**TRY IT**. Determine how many lines of the material below include "weighted", and reply with that number alone.

*** Opening of PROVIDED MATERIAL ***

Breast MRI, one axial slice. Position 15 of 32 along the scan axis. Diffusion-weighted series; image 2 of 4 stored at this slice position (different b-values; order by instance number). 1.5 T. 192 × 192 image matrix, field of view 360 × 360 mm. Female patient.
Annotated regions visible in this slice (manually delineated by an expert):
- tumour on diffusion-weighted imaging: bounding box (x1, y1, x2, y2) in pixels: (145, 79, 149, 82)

*** Close of PROVIDED MATERIAL ***

**OUTPUT OF THE EXERCISE**. 2